Le vendredi soir, vers 18h30, je quitte donc Dakar en taxi-brousse. Le taxi-brousse est en fait une voiture familiale qui embarque 7 passagers à un coût qui défie toute compétition (sauf celle de www.alternativauto.ca, qui répond à tous vos besoins en covoiturage. De Dakar à Jola, embarque avec AlternativAuto.ca ! – ça c’est une plug publicitaire gratuite, parce qu’en fait y sont au Canada, pas au Sénégal). Le véhicule en tant que tel n’aurait probablement pas le droit de rouler au Québec. Enfin, j’arrive à la gare routière de Pompier, où des dizaines et des dizaines (pas loin de 100) de taxi-brousse sont alignés, distribués par lieu de destination. Je fini pas trouver le taxi qui fait Mbour et Jola. Wouin, la voiture est pleine et il ne reste qu’une place à l’arrière. Les deux Trifluviennes m’ayant averti sur l’inconfort intrinsèque des places à l’arrière, j’hésite, je dis que je vais prendre le suivant…mais le chauffeur veut partir, alors il me vend 2 places en arrière, et sort un gars qui était assis là. Je m’installe donc, les genoux pris entre mon menton et le siège d’en avant, et à peu près incapable de bouger mes jambes de plus de quelques centimètres de chaque côté – évidemment, la fille qui est assise avec moi en arrière considère le siège supplémentaire que j’ai acheté comme étant le sien à part égal, alors elle n’hésite pas à prendre ses aises. Mais bon, on pardonne beaucoup à une jolie femme. Je m’attends à rouler pendant environ 1h30 pour plus ou moins 80 km, parce qu’il y a beaucoup de trafic à la sortie de Dakar.
Le véhicule part donc, et on avance péniblement sur l’unique autoroute.
C’est bumper à bumper pendant environ 1h…il fait chaud et je me transforme en fontaine ambulante. Évidemment, étant en arrière je n’ai pas de fenêtre ouverte, alors je dois compter sur le vent créé par le mouvement du véhicule pour me rafraîchir. Dans le trafic, y a pas de vent. C’est pénible, mais bon, j’ai ma bouteille d’eau (devenue chaude), un cellulaire et un guide du routard pour me désennuyer. Je m’amuse donc à envoyer des messages textes hyper longs à mes trifluviennes, question de m’occuper et de les aviser de ma position actuelle.

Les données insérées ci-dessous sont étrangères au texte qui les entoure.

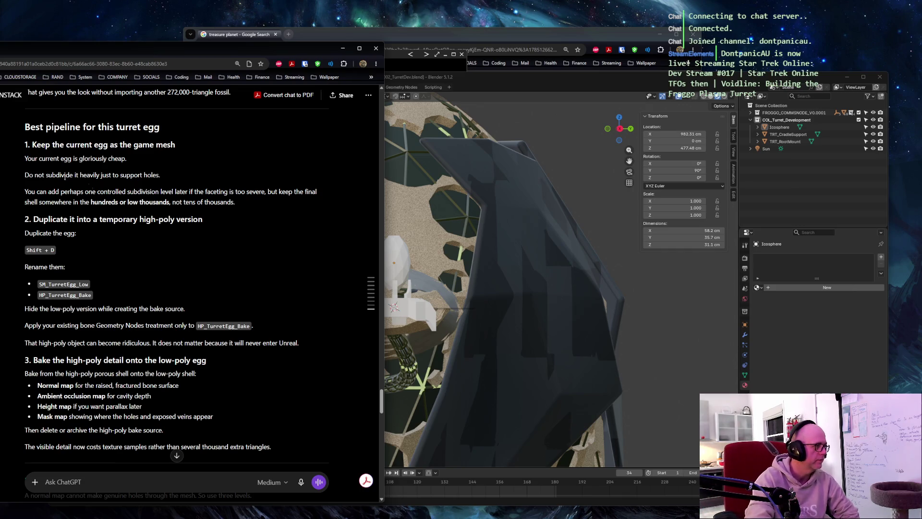
{"action": "scroll", "coordinate": [160, 200], "scroll_direction": "down", "scroll_amount": 2}
{"action": "scroll", "coordinate": [160, 200], "scroll_direction": "down", "scroll_amount": 1}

Soudain, mon téléphone sonne. C’est l’une de mes deux copines qui me dit que Dorothée est malade, et on craint pour le paludisme. Que faire ? Après 1h30 de route, je suis à Pikine, un quartier éloigné de Dakar…je réponds que dans tous les cas, je n’ai pas vraiment le choix de me rendre. Un peu plus tard, elle me rappelle pour me dire qu’on va aller à Saly à la place, où on peut avoir de bons médecins et où le frère d’une amie a une villa magnifique sur le bord d’une mer superbe. Saly étant sur le chemin, c’est cool. J’arrive à Saly vers 21h30, un peu tanné de ma ride et très courbaturé.
La nounou de la maison ayant préparé un repas pour les enfants de la famille (les enfants sont là mais pas les parents), on nous donne un délicieux souper qui, à cette heure tardive, est plus que le bienvenu puisque je n’avais rien mangé avant de quitter Dakar. Le reste de la fin de semaine se passe plutôt bien, sauf pour Dorothée qui, après avoir consulté un médecin, apprend qu’elle doit retourner à Dakar pour faire faire les tests, qui s’avèreront heureusement négatifs. Elle passe donc sa journée du samedi en voiture entre Dakar et Saly...et comme le lendemain d’autres personnes devaient s’installer dans la villa, nous avons dû partir tôt dimanche, elles au village où elles travaillaient dans un dispensaire, moi dans mon appartement du Plateau.
Le samedi suivant (le 15), mon collègue et moi décidons d’aller à Gorée puisque c’est sa seule fin de semaine et qu’il n’y a jamais mis les pieds.
On arrive donc au débarcadère et on attend dehors parce qu’il est 14h et il fait très chaud. Un homme nous aborde :
- Bonjour, avez-vous besoin d’un guide pour visiter l’île ?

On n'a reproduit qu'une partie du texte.